Help to Buy: more popular, so far, than Right to Buy

Help to Buy: more popular, so far, than Right to Buy

It’s not often the Government goes out of its way to tell people that one of its policies hasn’t been a runaway success, but that’s precisely what seems to be happening today with Help to Buy. The Treasury has published the first figures on the take-up of the controversial mortgage guarantee bit of the Help to Buy scheme, and is at pains to point out how small those numbers are.

A “mere” 7,313 properties have been bought using the mortgage guarantee scheme since it started up in October, only 1.2% of total transactions. The average property bought under the scheme was worth only £151, 597. And the vast majority of these purchases have been outside London and the South East. To put this in perspective, more guarantees were issued in Orkney than in Camden and Westminster put together; and the biggest “hotspot” for the scheme was Leeds, where it was used 116 times in its first six months.

H2Bmap

When the Treasury unveiled the Help to Buy scheme last spring, the Chancellor was adamant that, unlike previous attempts to kickstart housing activity, this one would have far better take-up (hence the high £600,000 threshold for eligible properties). So why the reticence about its use now?

In large part it comes down to public opinion about the housing market. There are widespread concerns about the existence of a bubble in British property – most specifically in London. Whereas this time last year the Chancellor’s main concern was the threat of a triple-dip recession, today he is more worried about being seen as responsible for another property crash.

propertybyvalue

Which is why the Treasury is at pains to point out that the scheme is hardly being used at all in London; and that only a fraction of the total (31 or 7313) applications were for properties worth between £500k and £600k.

But, to get back to the original point, is the impact of the scheme as small as comes across from the Treasury’s press release? Not necessarily. For one thing, if you look at the numbers on a six-monthly basis, as the Treasury does, this underplays the acceleration in recent months. In its first quarter the mortgage guarantee scheme accounted for a mere 0.3% of property transactions, but in its second quarter, from January to March this year, it accounted for 2%. And the usage is rising quite quickly.

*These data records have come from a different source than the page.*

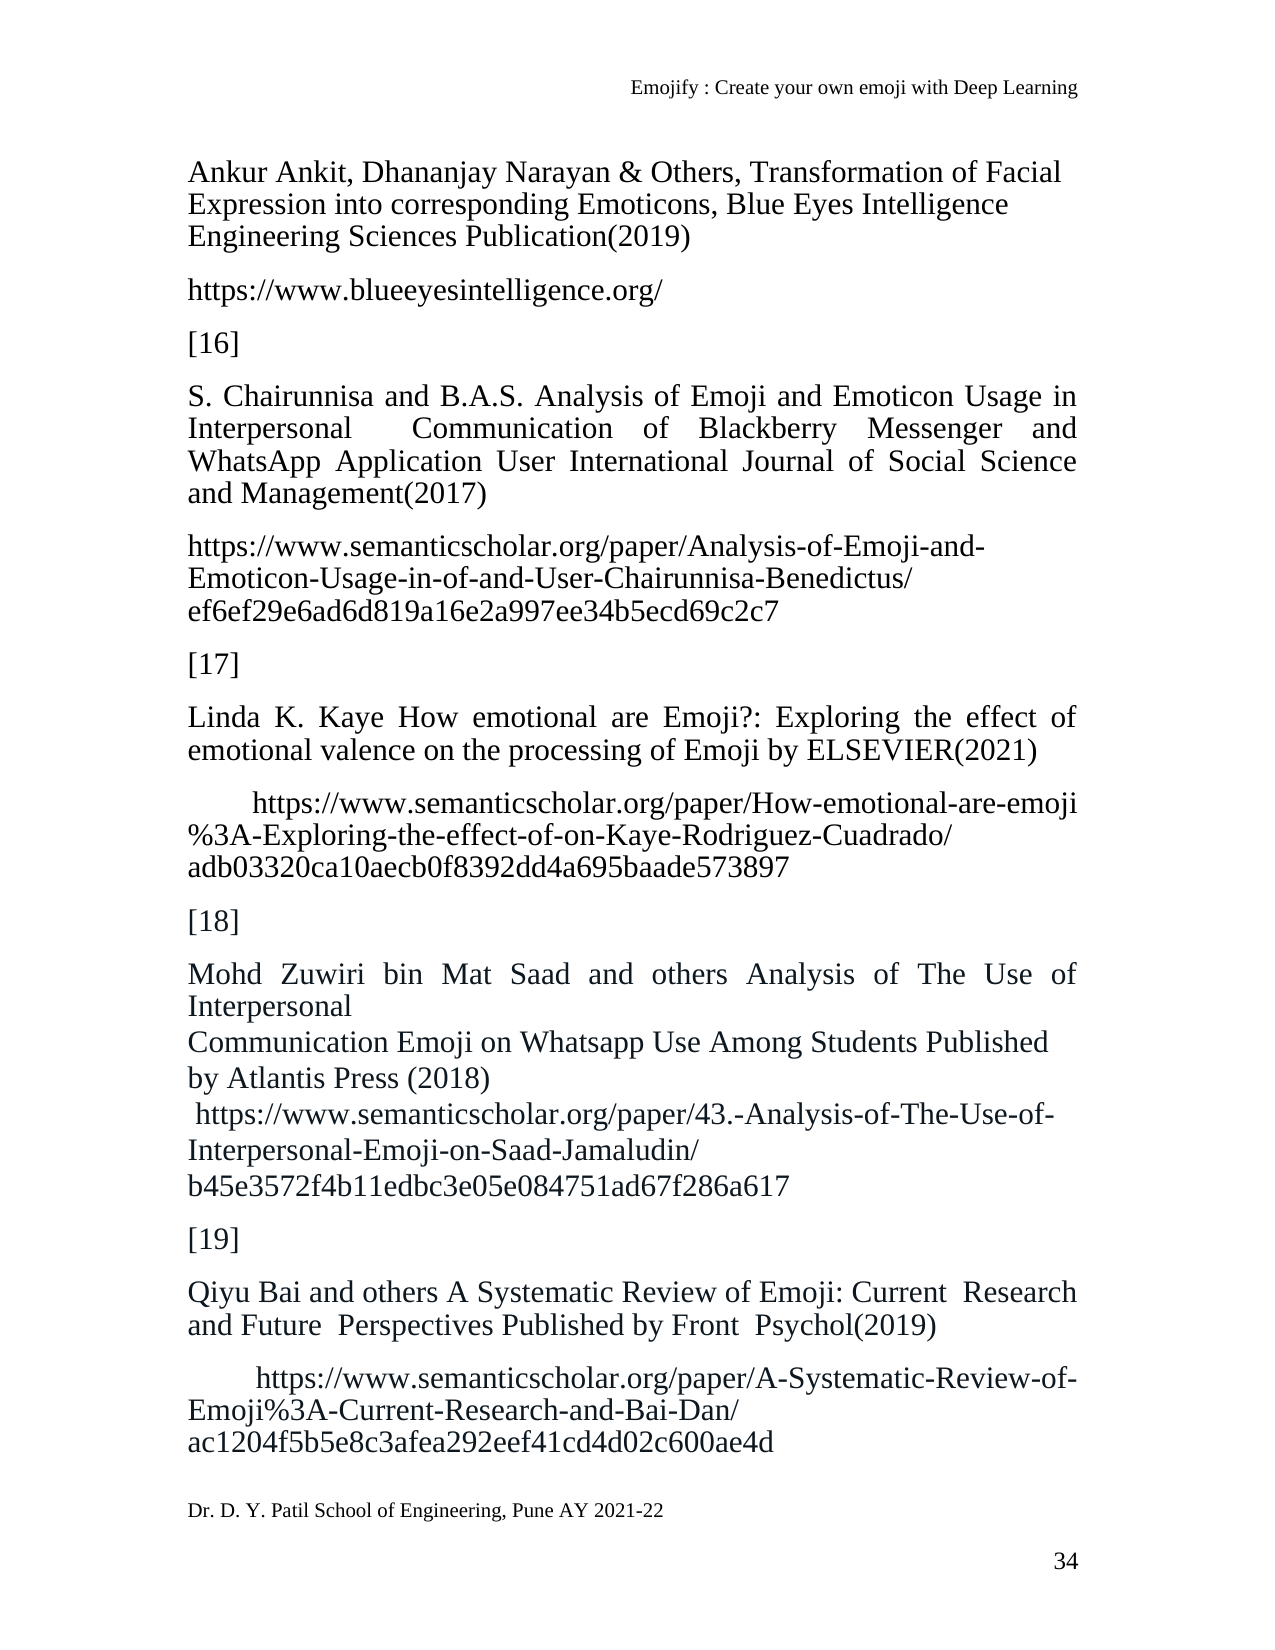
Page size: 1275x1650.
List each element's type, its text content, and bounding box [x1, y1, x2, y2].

text Qiyu Bai and others A Systematic Review of Emoji: Current Research and Future Perspectives Published by Front Psychol(2019) [187, 1277, 1078, 1342]
text [18] [187, 906, 1078, 938]
text Ankur Ankit, Dhananjay Narayan & Others, Transformation of Facial Expression into corresponding Emoticons, Blue Eyes Intelligence Engineering Sciences Publication(2019) [187, 157, 1078, 254]
text S. Chairunnisa and B.A.S. Analysis of Emoji and Emoticon Usage in Interpersonal Communication of Blackberry Messenger and WhatsApp Application User International Journal of Social Science and Management(2017) [187, 381, 1078, 510]
text https://www.blueeyesintelligence.org/ [187, 274, 1078, 307]
text https://www.semanticscholar.org/paper/A-Systematic-Review-of-Emoji%3A-Current-Research-and-Bai-Dan/ac1204f5b5e8c3afea292eef41cd4d02c600ae4d [187, 1362, 1078, 1459]
text Communication Emoji on Whatsapp Use Among Students Published by Atlantis Press (2018) [187, 1023, 1078, 1095]
text Mohd Zuwiri bin Mat Saad and others Analysis of The Use of Interpersonal [187, 959, 1078, 1023]
text https://www.semanticscholar.org/paper/How-emotional-are-emoji%3A-Exploring-the-effect-of-on-Kaye-Rodriguez-Cuadrado/adb03320ca10aecb0f8392dd4a695baade573897 [187, 788, 1078, 885]
text [16] [187, 328, 1078, 360]
text Linda K. Kaye How emotional are Emoji?: Exploring the effect of emotional valence on the processing of Emoji by ELSEVIER(2021) [187, 702, 1078, 767]
text [17] [187, 649, 1078, 681]
text https://www.semanticscholar.org/paper/Analysis-of-Emoji-and-Emoticon-Usage-in-of-and-User-Chairunnisa-Benedictus/ef6ef29e6ad6d819a16e2a997ee34b5ecd69c2c7 [187, 531, 1078, 628]
text [19] [187, 1224, 1078, 1256]
text https://www.semanticscholar.org/paper/43.-Analysis-of-The-Use-of-Interpersonal-Emoji-on-Saad-Jamaludin/b45e3572f4b11edbc3e05e084751ad67f286a617 [187, 1095, 1078, 1203]
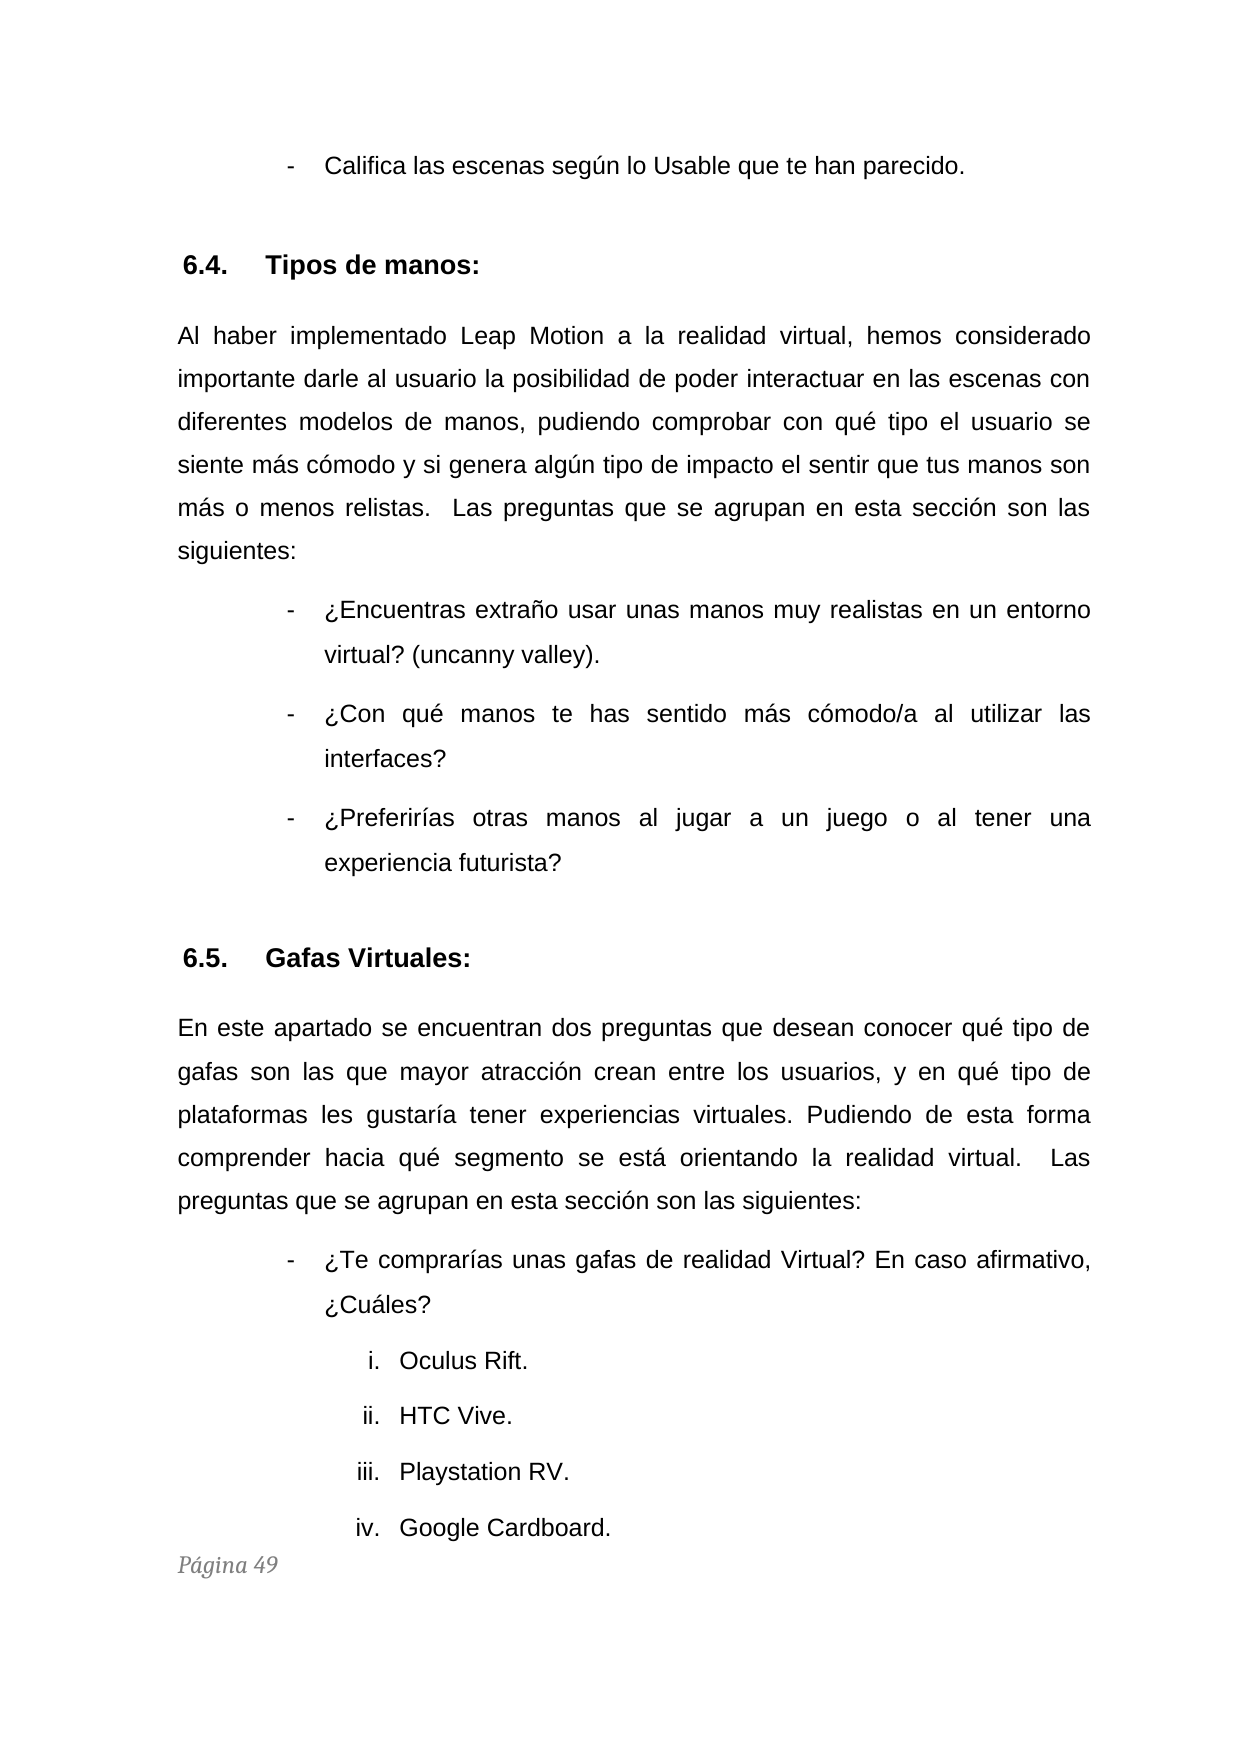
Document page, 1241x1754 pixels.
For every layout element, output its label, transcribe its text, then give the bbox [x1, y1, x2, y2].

list ¿Con qué manos te has sentido más cómodo/a al utilizar las interfaces? [287, 696, 1092, 773]
list Playstation RV. [380, 1457, 1092, 1486]
text Al haber implementado Leap Motion a la realidad virtual, hemos considerado importante darle al usuario la posibilidad de poder interactuar en las escenas con diferentes modelos de manos, pudiendo comprobar con qué tipo el usuario se siente más cómodo y si genera algún tipo de impacto el sentir que tus manos son más o menos relistas. Las preguntas que se agrupan en esta sección son las siguientes: [177, 321, 1092, 565]
list ¿Encuentras extraño usar unas manos muy realistas en un entorno virtual? (uncanny valley). [287, 592, 1092, 669]
list ¿Preferirías otras manos al jugar a un juego o al tener una experiencia futurista? [287, 800, 1092, 877]
list ¿Te comprarías unas gafas de realidad Virtual? En caso afirmativo, ¿Cuáles? [287, 1242, 1092, 1319]
list Oculus Rift. [380, 1346, 1092, 1374]
list Google Cardboard. [380, 1512, 1092, 1541]
text En este apartado se encuentran dos preguntas que desean conocer qué tipo de gafas son las que mayor atracción crean entre los usuarios, y en qué tipo de plataformas les gustaría tener experiencias virtuales. Pudiendo de esta forma comprender hacia qué segmento se está orientando la realidad virtual. Las preguntas que se agrupan en esta sección son las siguientes: [177, 1013, 1092, 1215]
subtitle Tipos de manos: [183, 249, 1092, 280]
list Califica las escenas según lo Usable que te han parecido. [287, 148, 1092, 182]
list HTC Vive. [380, 1401, 1092, 1430]
subtitle Gafas Virtuales: [183, 942, 1092, 973]
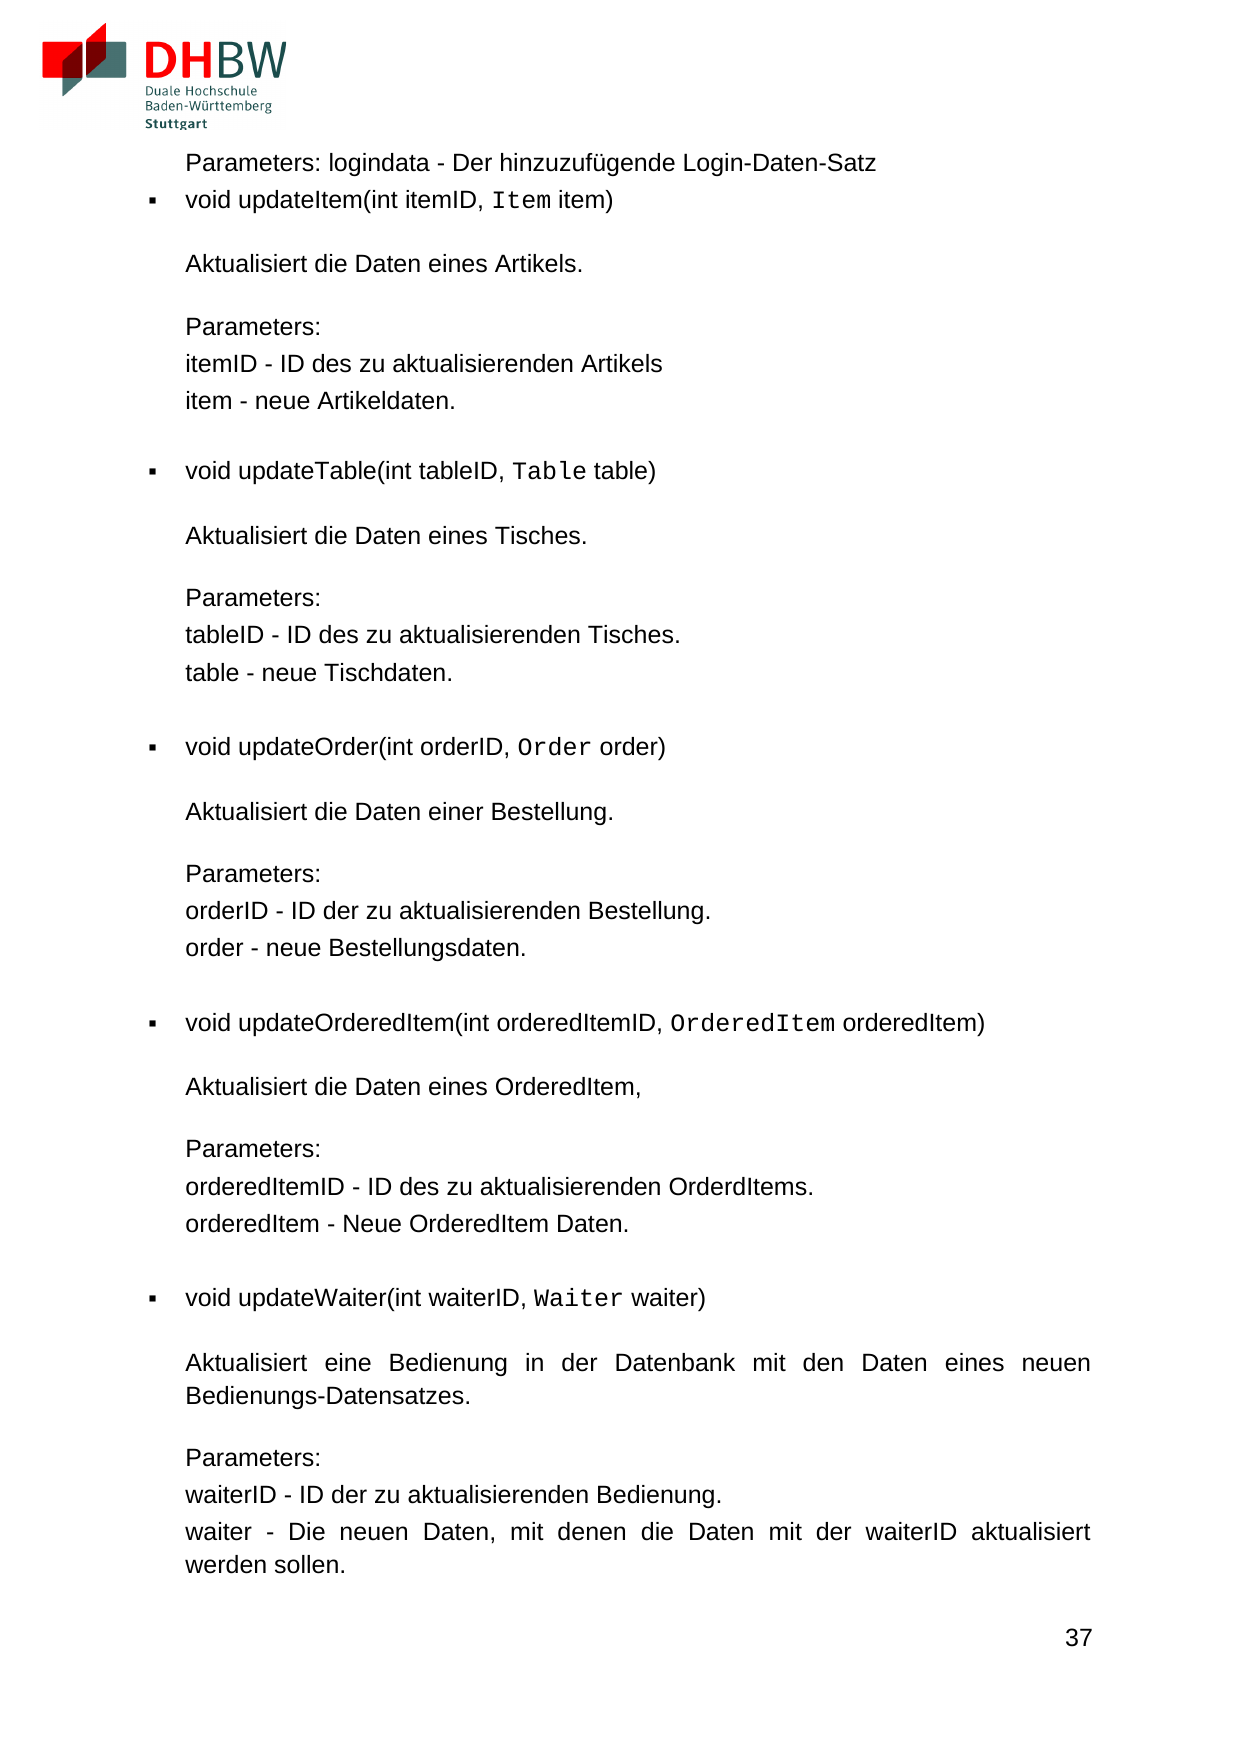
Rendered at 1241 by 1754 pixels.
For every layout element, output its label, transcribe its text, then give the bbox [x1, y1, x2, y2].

As it happens, it’s already far more popular than the Thatcher government’s famous Right to Buy scheme, which enabled council tenants to purchase their homes, was in its first six months. There were 2,328 homes sold in England under Right to Buy in the scheme’s first six months, from October 1980 to the spring of 1981 (see table 671 here). The Help to Buy mortgage guarantee scheme, by contrast, has been responsible for 5,890 sales in England in its first six months. Add on the new-build element of the scheme and the total comes to around 20,000 (or 16,000 if you just take the first six months of that new-build scheme, which began earlier than the mortgage guarantee element).

Now, that 20,000 rate is considerably lower than the 52,000 properties per six months rate the Right to Buy scheme achieved in its second year of operation. And it should be noted that while the Help to Buy mortgage guarantee scheme’s numbers are still rising, the new-build scheme’s popularity seems to have plateaued in recent months. All the same, the point remains that Help to Buy is already proving itself to be an extraordinarily powerful, popular, widespread policy, whatever the Government would have you believe.